NFL adds, deletes excitement from special teams

The NFL is trying to make the point-after-touchdown play a little more exciting and entice coaches to go for two. However, rules changes are also taking away excitement from kickoff returns, as the stats show.

The NFL moving extra points back created a noticeable effect on the success rate and also achieved what had been hoped with the move.

Before moving the line of scrimmage for extra points back to the 15-yard in 2015, the conversion rate on extra points was above 99 percent in each of the previous five years. In 2010, kickers were making 99.1 percent of their extra points attempts and in 2013 it peaked at 99.6 percent. However, the move back created a kick more like a 32- or 33-yard field goal and the percentage dropped to 94.2 percent in 2015.

While making the kick more challenging was part of the impetus for the move, some in league circles believed that a change to extra points could yield more excitement if coaches would consider going for the 2-point conversion more often.
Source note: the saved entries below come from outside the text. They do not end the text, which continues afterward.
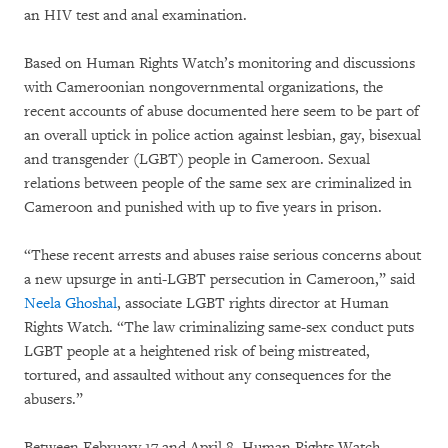
an HIV test and anal examination.
Based on Human Rights Watch’s monitoring and discussions
with Cameroonian nongovernmental organizations, the
recent accounts of abuse documented here seem to be part of
an overall uptick in police action against lesbian, gay, bisexual
and transgender (LGBT) people in Cameroon. Sexual
relations between people of the same sex are criminalized in
Cameroon and punished with up to five years in prison.
“These recent arrests and abuses raise serious concerns about
a new upsurge in anti-LGBT persecution in Cameroon,” said
Neela Ghoshal
, associate LGBT rights director at Human
Rights Watch. “The law criminalizing same-sex conduct puts
LGBT people at a heightened risk of being mistreated,
tortured, and assaulted without any consequences for the
abusers.”
Between February 17 and April 8, Human Rights Watch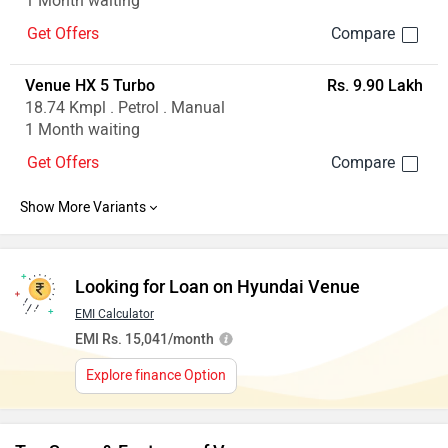
1 Month waiting
Get Offers
Venue HX 5 Turbo
Rs. 9.90 Lakh
18.74 Kmpl . Petrol . Manual
1 Month waiting
Get Offers
Looking for Loan on Hyundai Venue
EMI Calculator
EMI Rs. 15,041/month
Explore finance Option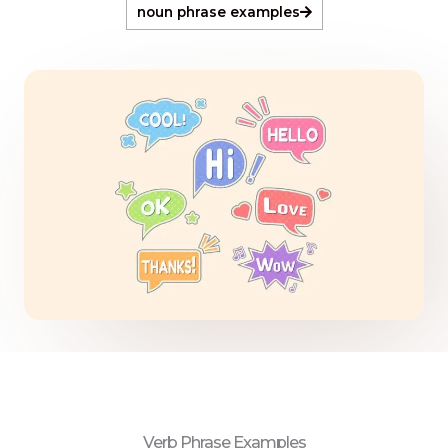
noun phrase examples
Verb Phrase Examples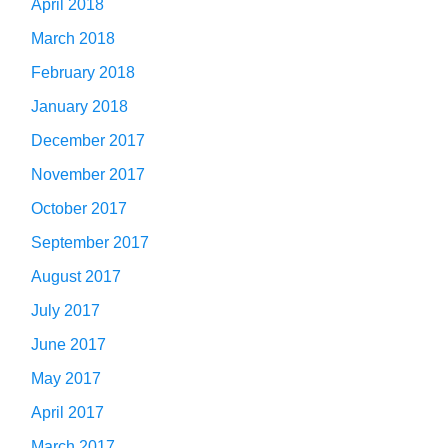
April 2018
March 2018
February 2018
January 2018
December 2017
November 2017
October 2017
September 2017
August 2017
July 2017
June 2017
May 2017
April 2017
March 2017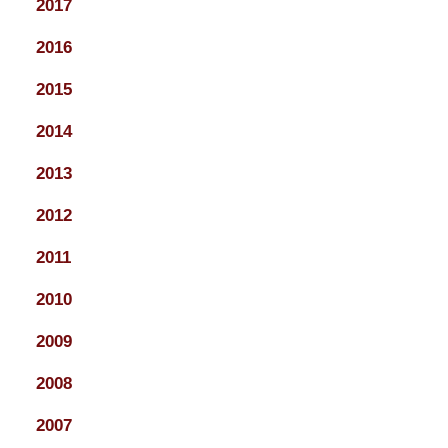
2017
2016
2015
2014
2013
2012
2011
2010
2009
2008
2007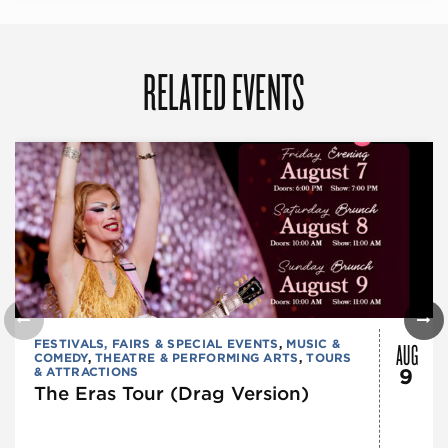
RELATED EVENTS
AUG
FESTIVALS, FAIRS & SPECIAL EVENTS
,
MUSIC &
COMEDY
,
THEATRE & PERFORMING ARTS
,
TOURS
& ATTRACTIONS
9
The Eras Tour (Drag Version)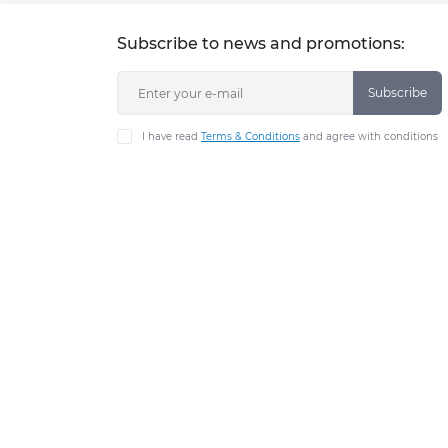
Subscribe to news and promotions:
Subscribe
I have read
Terms & Conditions
and agree with conditions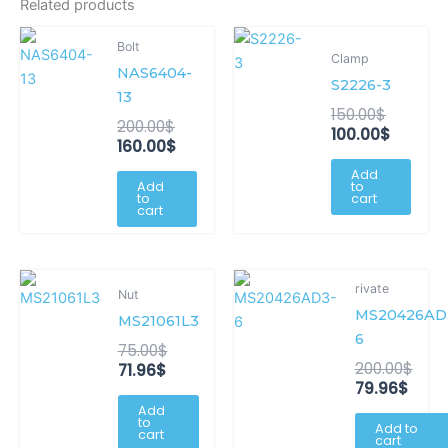
Related products
Original
Current
Original
Curren
Bolt
price
price
price
price
Clamp
NAS6404-
was:
is:
was:
is:
S2226-3
200.00$.
160.00$.
150.00$.
100.00$
13
150.00
$
200.00
$
100.00
$
160.00
$
Add
Add
to
to
cart
cart
Current
Original
Curr
Orig
rivate
Nut
price
price
price
pric
MS20426AD
is:
was:
is:
was
MS21061L3
71.96$.
75.00$.
79.96
200.
6
75.00
$
200.00
$
71.96
$
79.96
$
Add
to
Add to
cart
cart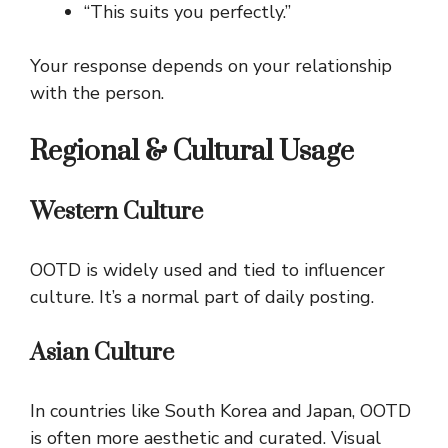
“This suits you perfectly.”
Your response depends on your relationship
with the person.
Regional & Cultural Usage
Western Culture
OOTD is widely used and tied to influencer
culture. It’s a normal part of daily posting.
Asian Culture
In countries like South Korea and Japan, OOTD
is often more aesthetic and curated. Visual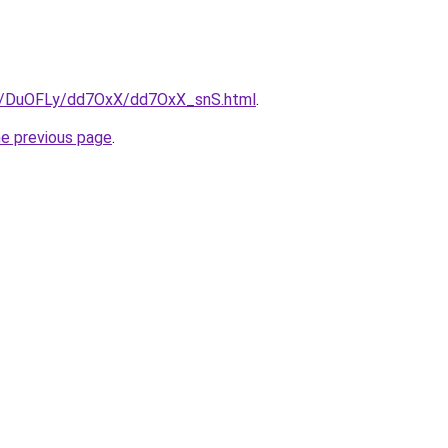
ru/DuOFLy/dd7OxX/dd7OxX_snS.html
.
he previous page
.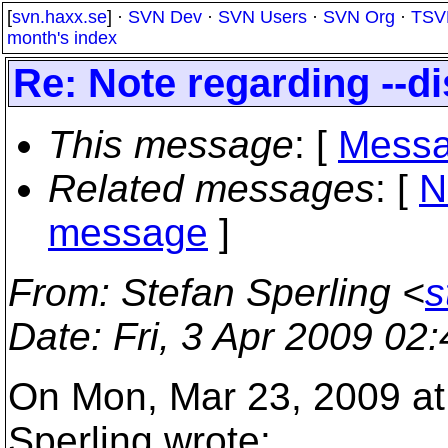
[
svn.haxx.se
] ·
SVN Dev
·
SVN Users
·
SVN Org
·
TSV
month's index
Re: Note regarding --di
This message
: [
Messa
Related messages
:
[
N
message
]
From
: Stefan Sperling <
s
Date
: Fri, 3 Apr 2009 02
On Mon, Mar 23, 2009 at
Sperling wrote: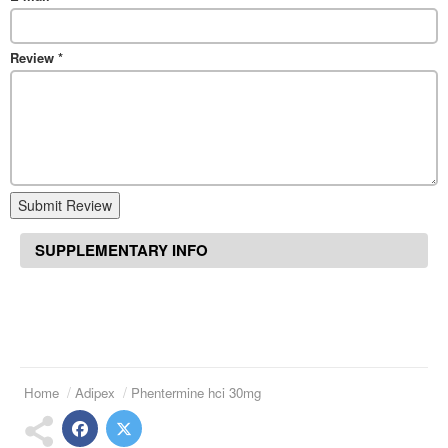
Review
*
Submit Review
SUPPLEMENTARY INFO
Home
Adipex
Phentermine hci 30mg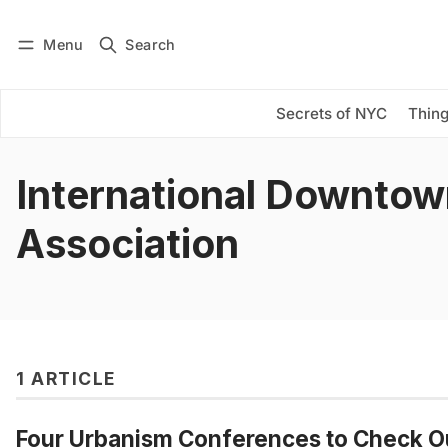
Menu
Search
Log in
Subscribe
Secrets of NYC
Thing
International Downto
Association
1 ARTICLE
Four Urbanism Conferences to Check Ou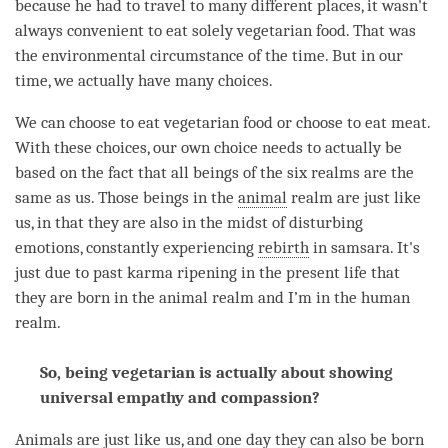
because he had to travel to many different places, it wasn't
always convenient to eat solely vegetarian food. That was
the environmental circumstance of the
time
. But in our
time
, we actually have many choices.
We can choose to eat vegetarian food or choose to eat meat.
With these choices, our own choice needs to actually be
based on the fact that all beings of the six realms are the
same as us. Those beings in the
animal
realm are just like
us, in that they are also in the midst of disturbing
emotions, constantly experiencing
rebirth
in samsara. It's
just due to past karma ripening in the present life that
they are born in the
animal
realm and I’m in the human
realm.
So, being vegetarian is actually about showing
universal empathy and compassion?
Animals are just like us, and one day they can also be born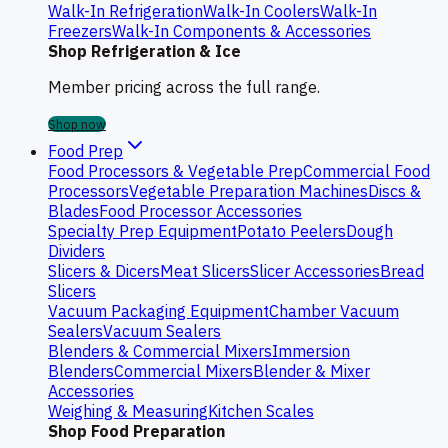
Walk-In Refrigeration
Walk-In Coolers
Walk-In
Freezers
Walk-In Components & Accessories
Shop Refrigeration & Ice
Member pricing across the full range.
Shop now
Food Prep
Food Processors & Vegetable Prep
Commercial Food
Processors
Vegetable Preparation Machines
Discs &
Blades
Food Processor Accessories
Specialty Prep Equipment
Potato Peelers
Dough
Dividers
Slicers & Dicers
Meat Slicers
Slicer Accessories
Bread
Slicers
Vacuum Packaging Equipment
Chamber Vacuum
Sealers
Vacuum Sealers
Blenders & Commercial Mixers
Immersion
Blenders
Commercial Mixers
Blender & Mixer
Accessories
Weighing & Measuring
Kitchen Scales
Shop Food Preparation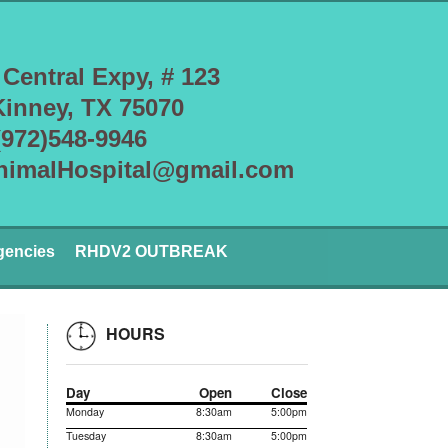
 Central Expy, # 123
inney, TX 75070
(972)548-9946
nimalHospital@gmail.com
gencies
RHDV2 OUTBREAK
HOURS
Day
Open
Close
Monday
8:30am
5:00pm
Tuesday
8:30am
5:00pm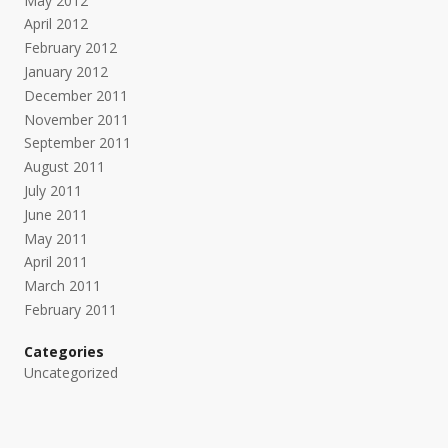
May 2012
April 2012
February 2012
January 2012
December 2011
November 2011
September 2011
August 2011
July 2011
June 2011
May 2011
April 2011
March 2011
February 2011
Categories
Uncategorized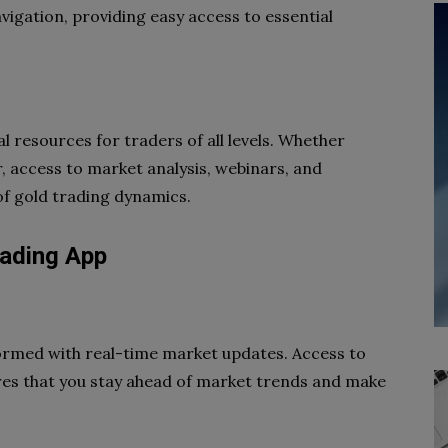
navigation, providing easy access to essential
l resources for traders of all levels. Whether
, access to market analysis, webinars, and
of gold trading dynamics.
rading App
ormed with real-time market updates. Access to
ures that you stay ahead of market trends and make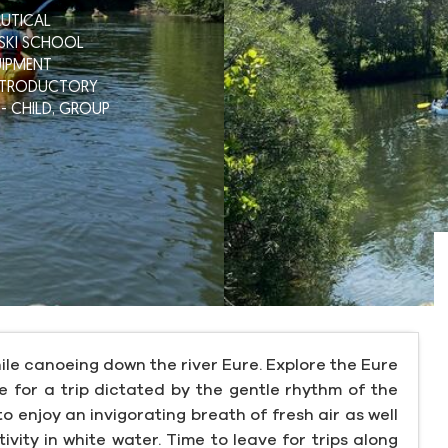
UTICAL
 SKI SCHOOL
IPMENT
NTRODUCTORY
- CHILD,
GROUP
ile canoeing down the river Eure. Explore the Eure
 for a trip dictated by the gentle rhythm of the
o enjoy an invigorating breath of fresh air as well
ivity in white water. Time to leave for trips along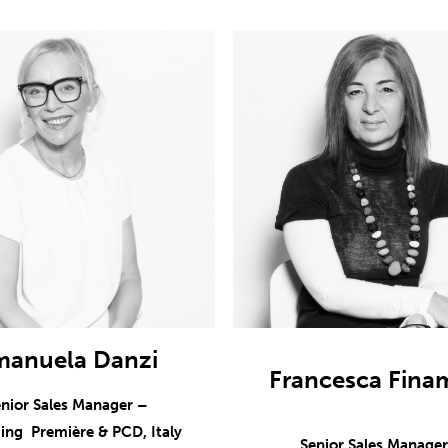
manuela Danzi
Francesca Fina
nior Sales Manager –
ing Première & PCD, Italy
Senior Sales Manage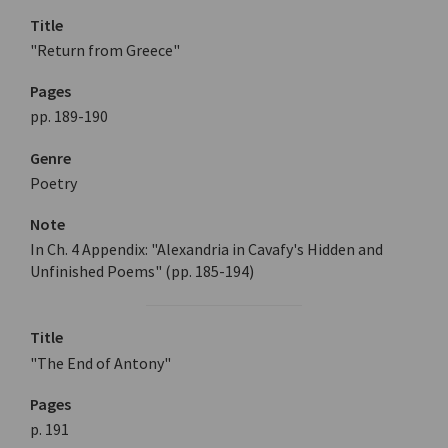
Title
"Return from Greece"
Pages
pp. 189-190
Genre
Poetry
Note
In Ch. 4 Appendix: "Alexandria in Cavafy's Hidden and
Unfinished Poems" (pp. 185-194)
Title
"The End of Antony"
Pages
p. 191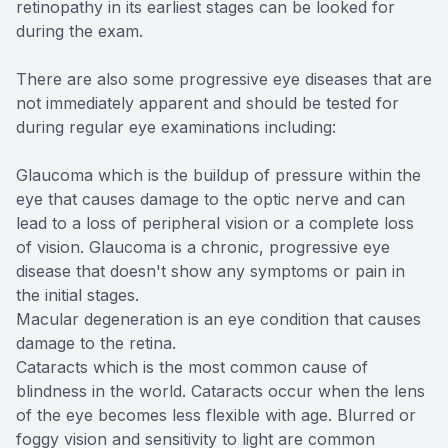
retinopathy in its earliest stages can be looked for
during the exam.
There are also some progressive eye diseases that are
not immediately apparent and should be tested for
during regular eye examinations including:
Glaucoma which is the buildup of pressure within the
eye that causes damage to the optic nerve and can
lead to a loss of peripheral vision or a complete loss
of vision. Glaucoma is a chronic, progressive eye
disease that doesn't show any symptoms or pain in
the initial stages.
Macular degeneration is an eye condition that causes
damage to the retina.
Cataracts which is the most common cause of
blindness in the world. Cataracts occur when the lens
of the eye becomes less flexible with age. Blurred or
foggy vision and sensitivity to light are common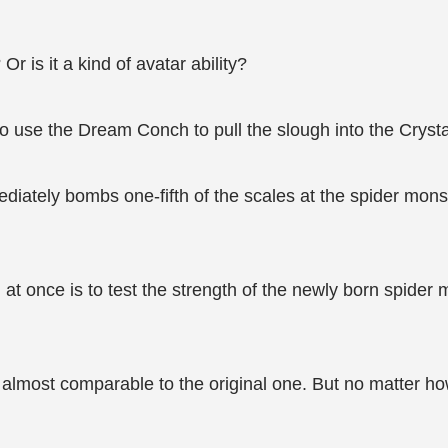
r is it a kind of avatar ability?
to use the Dream Conch to pull the slough into the Cryst
diately bombs one-fifth of the scales at the spider monst
h at once is to test the strength of the newly born spid
, almost comparable to the original one. But no matter 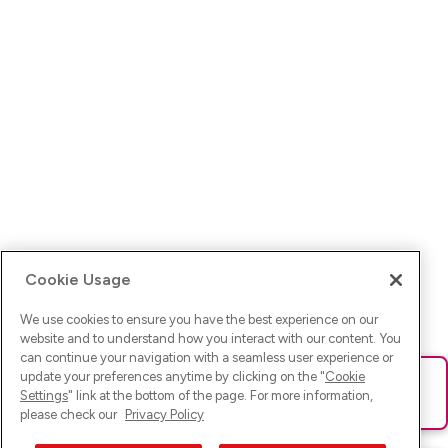
Cookie Usage
We use cookies to ensure you have the best experience on our
website and to understand how you interact with our content. You
can continue your navigation with a seamless user experience or
update your preferences anytime by clicking on the "
Cookie
Ups! Da ist was schief gelaufen. Bitte lade die Seite neu oder
Settings
" link at the bottom of the page. For more information,
versuche es erneut.
please check our
Privacy Policy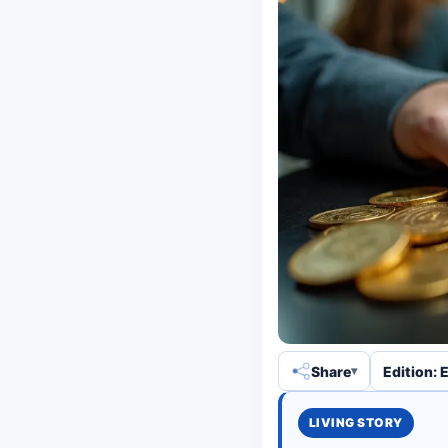
Share
Edition: 
LIVING STORY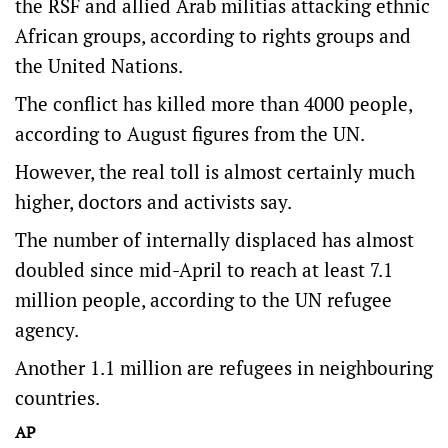
the RSF and allied Arab militias attacking ethnic
African groups, according to rights groups and
the United Nations.
The conflict has killed more than 4000 people,
according to August figures from the UN.
However, the real toll is almost certainly much
higher, doctors and activists say.
The number of internally displaced has almost
doubled since mid-April to reach at least 7.1
million people, according to the UN refugee
agency.
Another 1.1 million are refugees in neighbouring
countries.
AP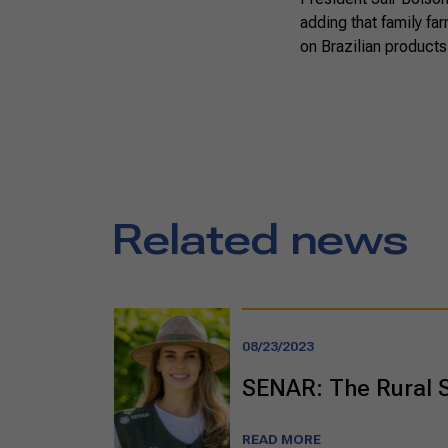
adding that family fa
on Brazilian products
Related news
08/23/2023
SENAR: The Rural 
READ MORE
That also happened. The previous five-year high was 69 two-point conversions attempted in the 2013 season (in a year when extra points were being made at a 99.6 percent clip). But after a decrease to 59 two-point attempts in 2014, last year there were 94 two-point conversions attempted. That was almost double the number from 2011, when only 50 were attempted.

The NFL has also made changes to kickoffs in recent years and this year is no different. Instead of placing the ball on a team’s 20-yard after a touchback, the spot will be moved to the 25-yard line.

The percentage of kickoff returns had already been on the decrease before that change and it seems likely that will only increase. Since 2010, the percentage of kickoffs that have been returned has fallen from 80.1 percent to 41.1 percent last year. Incentivizing teams to take the touchback and get the ball at the 25-yard line will likely mean another drop in the percentage of returns the league sees.

Interestingly, however, when the NFL had the biggest drop in the percentage of returns, from 2010 to 2011 with the spot of kickoff changed from the 30-yard line to the 35, it also experienced a gain in length of returns. In 2010, the average return was 22.8 yards. In 2011, that increased to 23.8, and it has remained above 23.4 ever since.

So while the NFL tries to add some excitement to the extra point by making it less successful and enticing coaches to go for the 2-point conversion, it is also taking the excitement out of kickoff returns, calling it a safety issue.